Accentize is clear on their site that this machine-learning tool does not upload or share any audio processed. Everything stays private and local to your machine.
2. Clarity Vx-De-Reverb
Next up, we have Clarity Vx-De-Reverb from Waves. This plugin is mostly a one-dial, one-dropdown menu and one-slider tool. From a menu, you pick what type of voice work you’re treating, like singing or VO, and the algorithm adjusts accordingly. The slider affects the “presence”, which smooths out the high frequencies.
So, how did this de-reverb tool work on my sound sample?
Overall, it performs well. From my testing, it ran into artifact issues in the high end that could make the voice sound “brittle”. A little bit of the high-end frequency reflections of the room reverb occasionally peek through.
Waves does not say, specifically, whether or not your audio is used for training the AI for this software.
3. GOYO/Supertone Clear (Beta)
At the time of writing this article, this tool isn’t quite available for purchase. GOYO was available as an open beta and will cease function on Dec. 1st, 2023. All we know is that, in November 2023, GOYO will be rebranded as Supertone Clear upon its official release.
Supertone Clear is a multi-purpose tool that can:
In my test, a little bit of the room’s reverb squeaks through near the end, but the same was true of every other sound sample at that point.
Overall, GOYO is CPU-heavy. It is unclear if the final release addresses this issue. However, it’ll be worth trialling before purchase based on the beta performance. It does a decent job of removing noise and reverb from a voice recording.
This is also a machine-learning tool. On Supertone’s website, they state that no audio processed is used for algorithm training or stored on their end.
4. RX De-Reverb
RX De-Reverb has been around for a while via the RX Editor. This tool is now available across every version of RX. RX De-Reverb’s UI is a little more involved, in that you need a bit more understanding of audio to get a full grasp if you need to adjust manually. It does have a “Learn” feature to learn the reverb profile – much like traditional noise reduction tools, which need to learn the noise profile.

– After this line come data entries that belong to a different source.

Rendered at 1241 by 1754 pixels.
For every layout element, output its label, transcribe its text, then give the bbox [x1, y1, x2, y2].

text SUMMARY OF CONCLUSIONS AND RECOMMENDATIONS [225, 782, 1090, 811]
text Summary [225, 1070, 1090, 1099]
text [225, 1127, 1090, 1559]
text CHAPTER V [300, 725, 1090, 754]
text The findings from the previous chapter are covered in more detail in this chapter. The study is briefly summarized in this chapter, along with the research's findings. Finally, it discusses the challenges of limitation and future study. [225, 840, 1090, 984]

RX De-verb performs similarly to the other de-reverb tools I have tested above. However, it’s not for sale by itself. You need to purchase a version of RX to gain access.

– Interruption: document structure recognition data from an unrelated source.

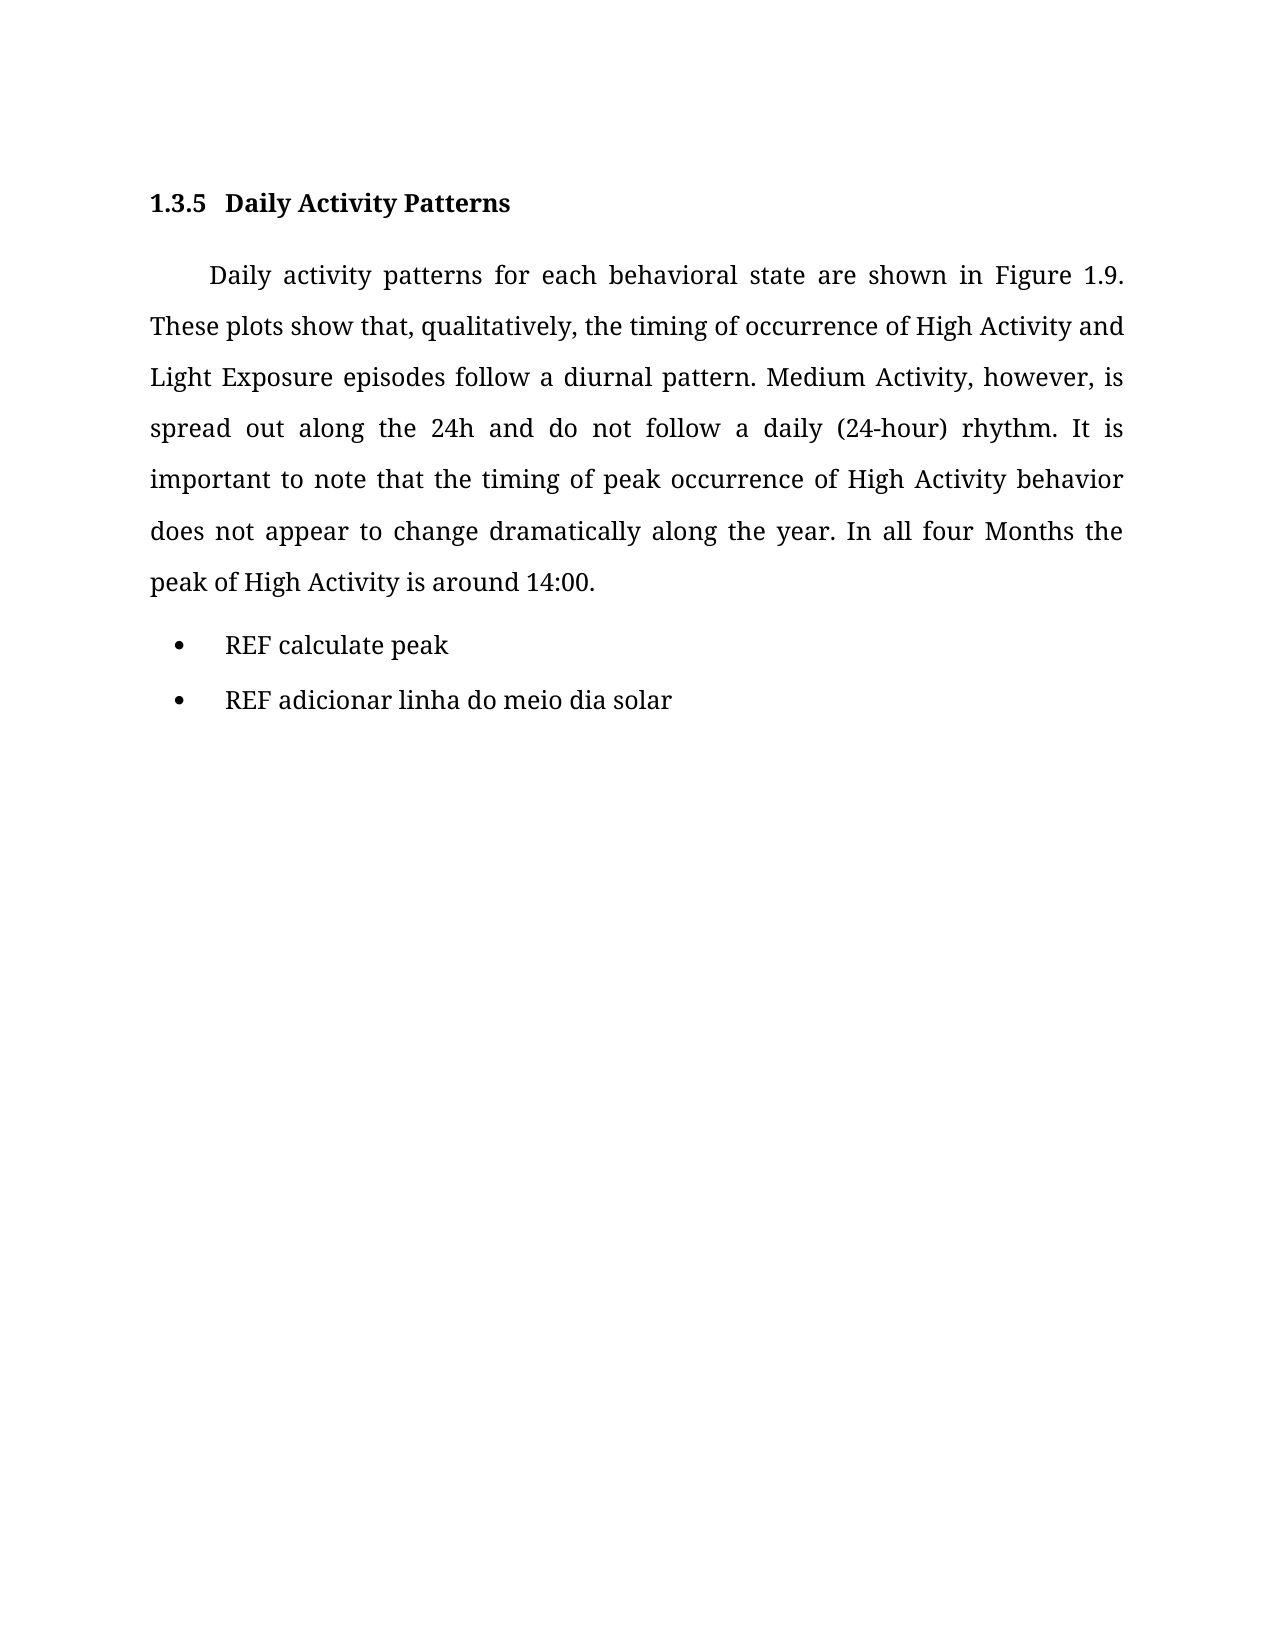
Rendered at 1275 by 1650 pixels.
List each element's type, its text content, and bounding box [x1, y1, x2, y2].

text Daily activity patterns for each behavioral state are shown in Figure 1.9. These plots show that, qualitatively, the timing of occurrence of High Activity and Light Exposure episodes follow a diurnal pattern. Medium Activity, however, is spread out along the 24h and do not follow a daily (24-hour) rhythm. It is important to note that the timing of peak occurrence of High Activity behavior does not appear to change dramatically along the year. In all four Months the peak of High Activity is around 14:00. [150, 258, 1125, 598]
list REF calculate peak [175, 628, 1125, 662]
subtitle 1.3.5 Daily Activity Patterns [150, 185, 1125, 219]
list REF adicionar linha do meio dia solar [175, 683, 1125, 717]
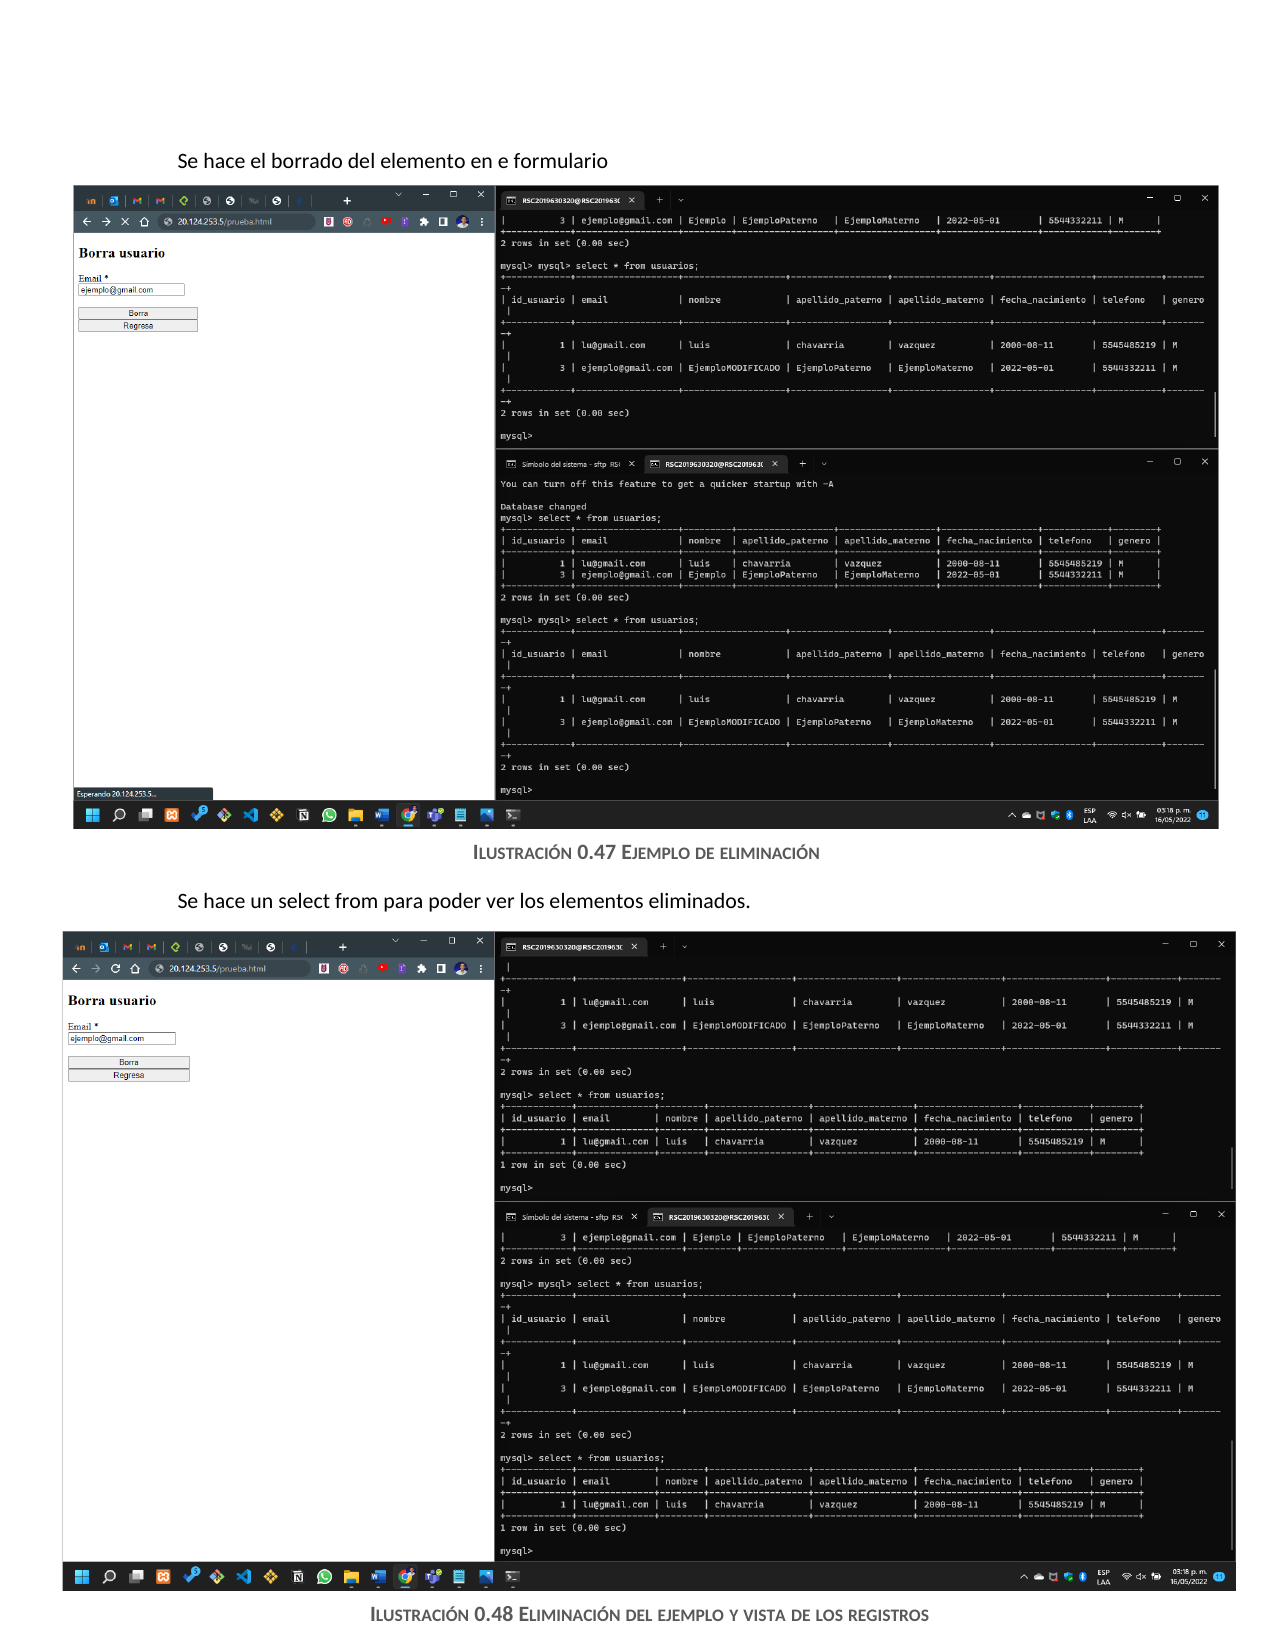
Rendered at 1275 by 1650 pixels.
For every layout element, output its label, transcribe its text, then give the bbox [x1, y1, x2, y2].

text Se hace un select from para poder ver los elementos eliminados. [177, 887, 1098, 914]
text Se hace el borrado del elemento en e formulario [177, 148, 1098, 174]
picture [73, 185, 1219, 829]
picture [62, 931, 1236, 1591]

The UI may be a put-off for those unfamiliar with audio, but great for those who like precision control. I have used RX De-Reverb less in recent years as it’s easy to introduce artifacts, even at lower-setting processing. But this depends on a case-by-case scenario – like most things when dealing with audio.

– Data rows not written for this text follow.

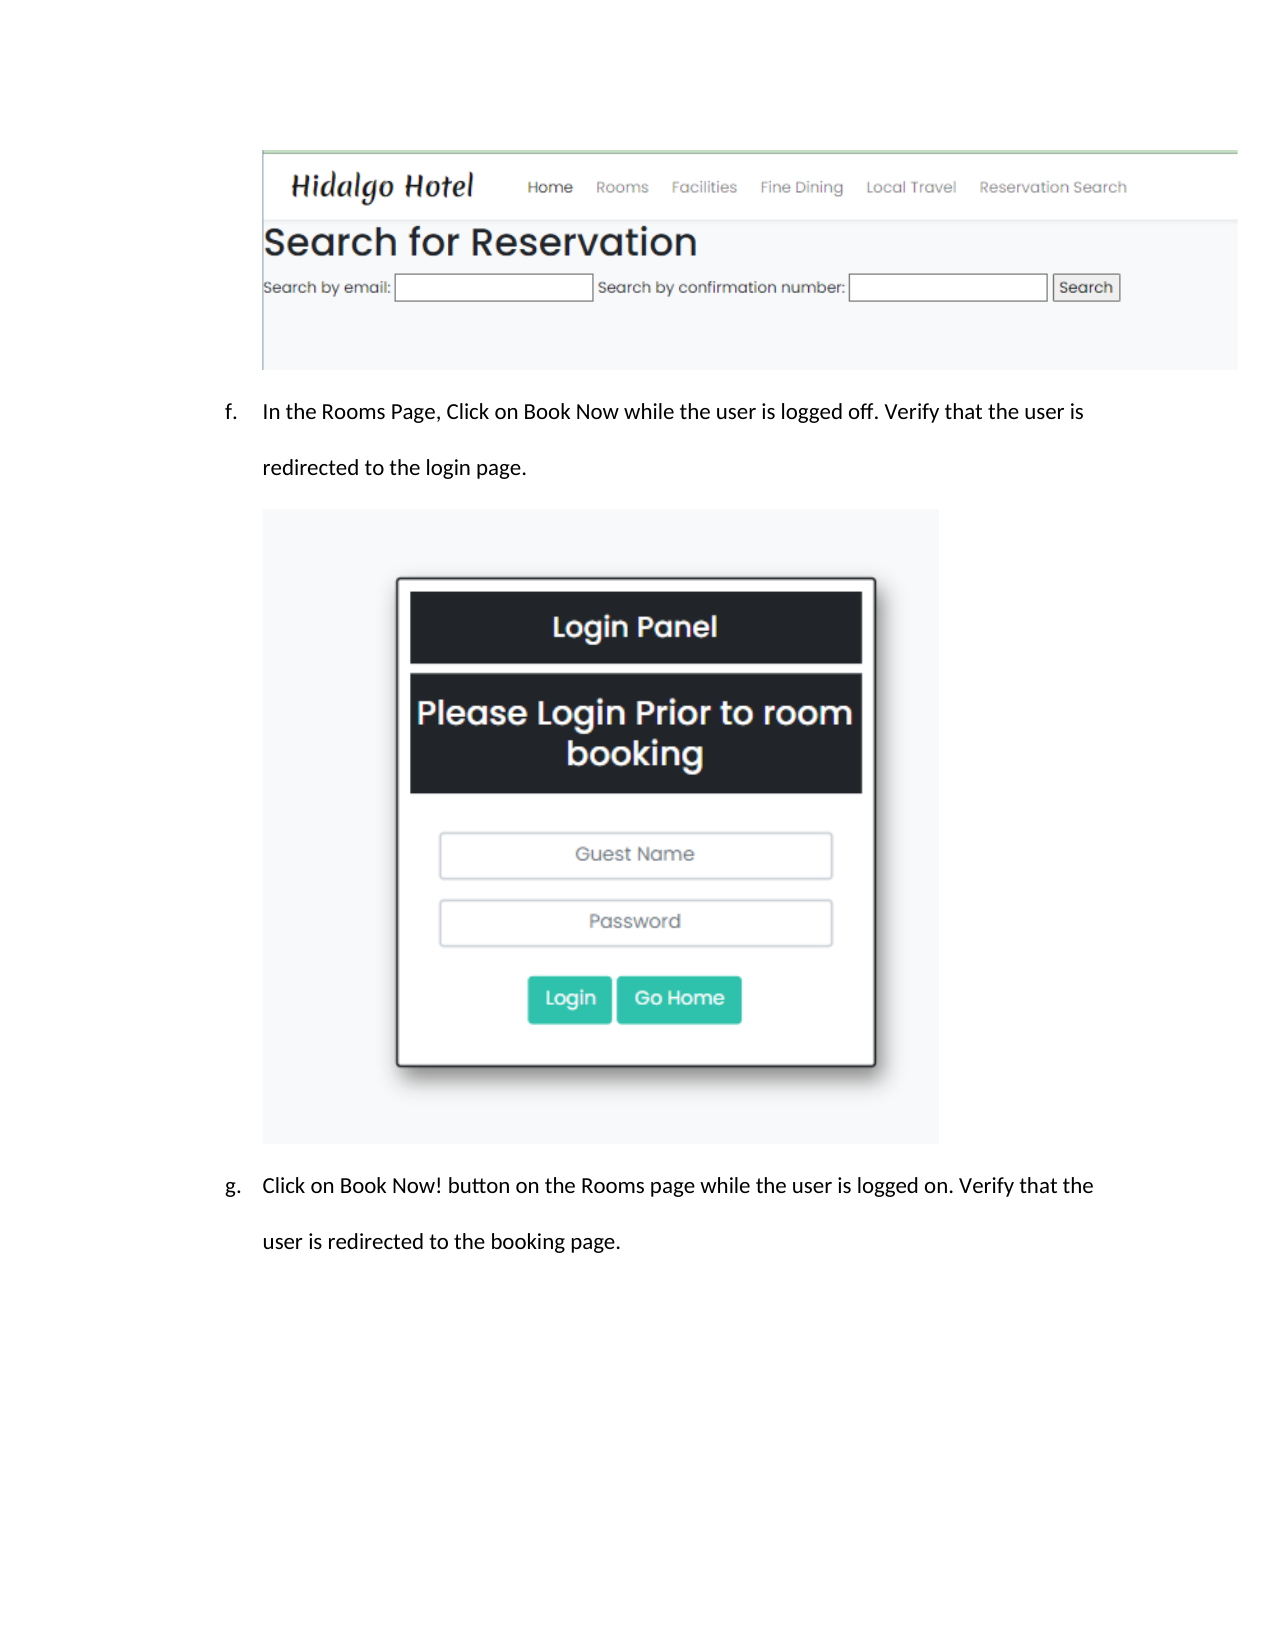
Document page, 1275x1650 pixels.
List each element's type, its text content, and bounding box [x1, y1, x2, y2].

list In the Rooms Page, Click on Book Now while the user is logged off. Verify that the user is redirected to the login page. [225, 397, 1125, 481]
list Click on Book Now! button on the Rooms page while the user is logged on. Verify that the user is redirected to the booking page. [225, 1171, 1125, 1256]
picture [262, 509, 939, 1144]
picture [262, 150, 1238, 370]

Conclusion: Budget-Friendly De-Reverb Tools for Podcasters
There are a lot of de-reverb tools on the market and hopefully you’ve found one that suits in this roundup. From my testing, Dx-Revive and GOYO have been my newer favorites, and the ones I’ve added to my workflow recently. I favour multi-purpose software, but any tool listed above will do the job. Just keep in mind the need to watch out for artifacts as no perfect tool exists (not yet, anyway). However, these de-reverbers can do what was considered impossible only a few years ago.
Each of the tests was conducted with processing using only the featured tool. Currently, none of them are a “process and done” method. For best results, you’ll still need to combine tools, but each one listed is a great first step and a major time-saver!
Finally, remember that prevention is always better than cure, so try to optimize your podcast studio for the best possible results!